Donc, je veux être honnête jusqu’au bout. Là où nous nous étions engagés,
c’est 74 % de réalisation et pour l’État : 41 % de réalisation. - Pour demain, c’est-à-dire au 1er
janvier 2007, le Contrat de plan disparaît. Il est remplacé par le Contrat de
projets et la modification n’est pas seulement au niveau de l’appellation. Sous
couvert du partenariat, la Région n’est plus le partenaire privilégié de l’État
et le chef de file pour l’aménagement du territoire. De plus, pour l’État, les contrats devront être
concentrés sur des investissements d’envergure nationale. C’est-à-dire, qu’au
nom de la compétitivité, qui se traduit trop souvent pour l’État par de la
concurrence entre les territoires, l’essentiel des moyens va être concentré sur
des grands projets, tous localisés dans les parties les plus riches de
l’Auvergne, au détriment d’un développement équilibré du territoire, qui
correspond pourtant à l’aspiration des Auvergnats, clairement manifestée lors
des Assises territoriales. C’est cela qu’ils nous ont dit, les
Auvergnats ! Nous voulons une région au développement équilibré, que l’on
pense à tout le monde et si j’en reviens à ce que j’évoquais par rapport à ce
déséquilibre qui est en train de se créer, ce n’est pas par hasard si la
négociation du volet territorial doit, en l’état actuel de nos informations,
venir après celle sur les grands projets ! Sur les grands projets, nous
devons boucler pour le 31 décembre 2006. Pour le volet territorial du Contrat
de projets, nous avons jusqu’au 31 décembre 2007. Ajoutons à cela, que les
moyens financiers mis en œuvre par l’État pour la période 2007-2013, sur ces
contrats de projets seront en forte diminution, même si je n’ai pas le chiffre
officiel en l’état actuel de mes informations. J’ai, d’ores et déjà, réuni une conférence des
exécutifs en mai qui nous permet de mesurer les attentes, principalement celles
des Départements et des Agglomérations, et je prévois de convoquer, dans la
deuxième quinzaine de septembre, une conférence des territoires, afin de
poursuivre le dialogue avec les Communautés d’agglomération, les Départements,
les principales villes et surtout, de dégager des lignes de force cohérentes
pour défendre le volet territorial du Contrat de projets qui, je le dis, sera
essentiel pour la région.
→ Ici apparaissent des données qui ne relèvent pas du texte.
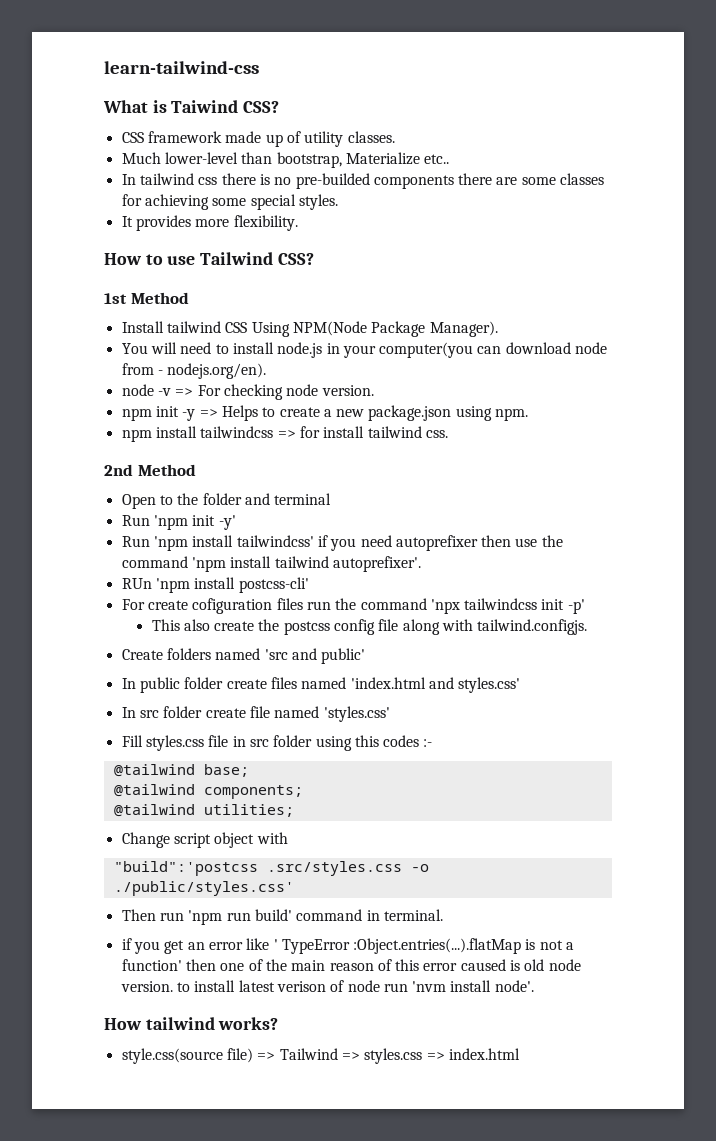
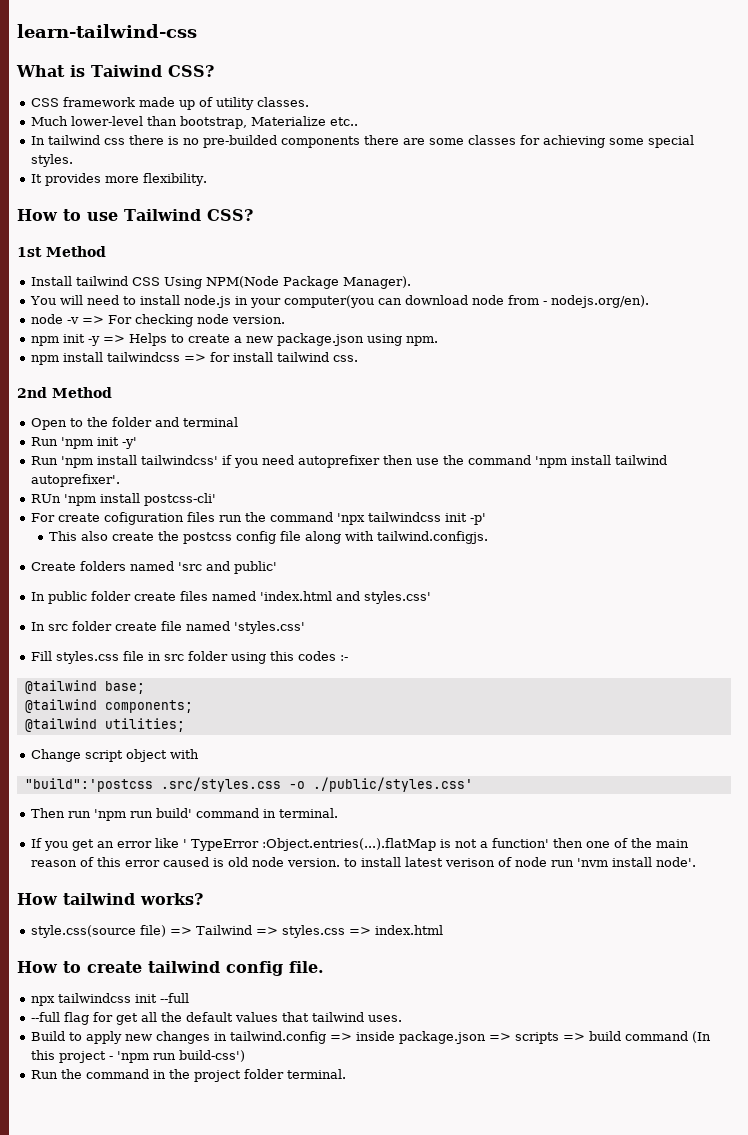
[121,938,132,950] if -> [30,838,42,848] If
(520, 1054) none -> [17,961,324,976] [30,993,189,1006] [30,1012,402,1025] [30,1031,711,1044] [30,1050,245,1063] [30,1069,346,1082] // How to create tailwind config file. // npx tailwindcss init --full // --full flag for get all the default values that tailwind uses. // Build to apply new changes in tailwind.config => inside package.json => scripts => build command (In this project - 'npm run build-css') // Run the command in the project folder terminal.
La compétitivité, oui, à condition que cela concerne
toute l’Auvergne et le développement de toutes les potentialités. Mes chers collègues, vous en conviendrez, les
nouvelles qui nous viennent de l’État ne sont pas encourageantes. Si l’on
ajoute à celles-ci, notre niveau d’endettement que nous devons à Vulcania et à
la Grande Halle, le contexte budgétaire des années à venir est particulièrement
sombre. Même si nous pratiquons une bonne gestion, avec notamment cette année,
un taux d’exécution du budget de plus de 90 % – il a été rare
qu’on atteigne un tel niveau dans le passé – et une limitation forte
du recours à l’emprunt, nous devrons faire avec ces difficultés budgétaires qui
s’imposent à nous, même si nous n’en sommes pas les responsables. Cela
n’altérera en rien notre volonté de réveiller l’Auvergne, de fédérer ses forces
vives et d’en faire une terre d’accueil où il fait bon vivre. Je vous remercie.